I met him once, when I tagged along with a film crew who were shooting a lottery commercial at Trump Tower. I hung about, checking out Plexiglas models of Trump-branded building projects as the future head of state ran his lines. "How would you like to live like me for a day? How would YOU like to live?" "Which do you like? The second one, right? Is my tie OK?" He seemed not fully present, a creature of surface without detectable inner life. Back then, the idea that he would be chosen to lead the country was still a Simpsons plot line. Now the joke's on me.
The obvious thing would be for me to head home. But the UK's future is as uncertain as America's, and besides, the London I used to know is no longer there. I don't mean that in any particularly dramatic way, though plenty of places I knew have changed or closed or are no longer occupied by my friends.
At the beginning of western thought, the pre-Socratic philosopher Heraclitus wrote, "you cannot step twice into the same river". The river may be the same but the water has flowed on. In Japan, in the 12th century, the Buddhist priest Kamo no Chōmei used the same image of the river and made the conclusion explicit, "so it is with man, and all his dwelling places, here on Earth".

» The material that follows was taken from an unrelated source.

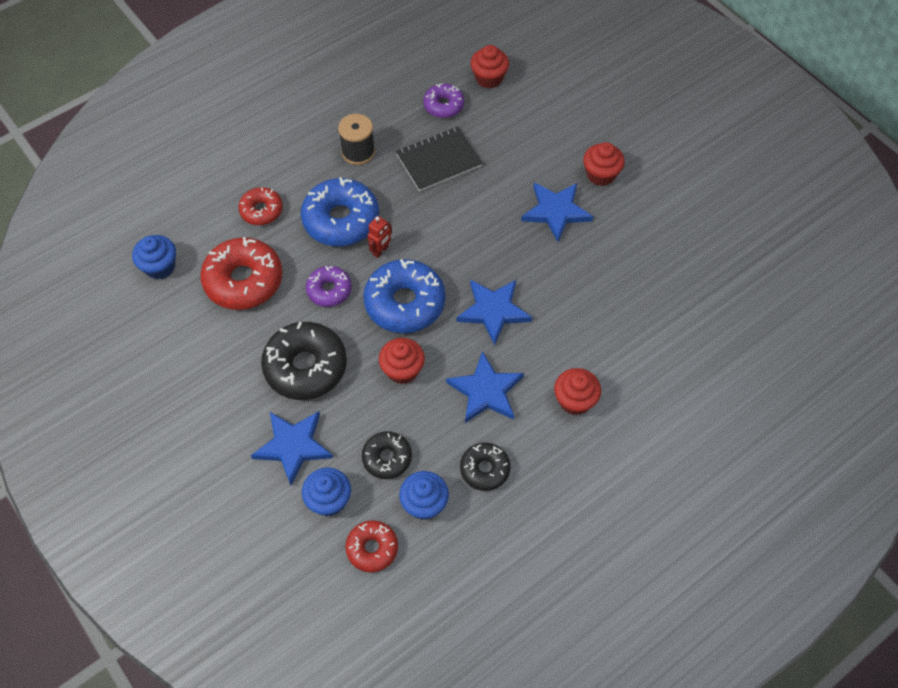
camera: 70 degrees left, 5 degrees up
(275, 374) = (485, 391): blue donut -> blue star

I left London. When I go back these days, there are eddies and currents I don't recognise. If I move back, I know I'll have to make a new place to dwell, because I wouldn't get the old one back. And I'll lose New York, or the version of it I've come to love.
I know I'm not alone in my dilemma. I attended a party at the home of the French cultural attaché, and the talk was about which country was more unstable, America or France. Like everyone I know, I read the news obsessively, checking many times a day for developments, trying to divine what the world will be like a few months into the future. The plutocrats, the people on whose behalf the social fabric is being wrecked, are digging bunkers and buying land in New Zealand. If helter skelter goes down, they'll be helicoptered out. The rest of us, whether we drink coffee or tea, however we pronounce our vowels, are going to have to find a new kind of community, and a new resilience in the face of what is about to come.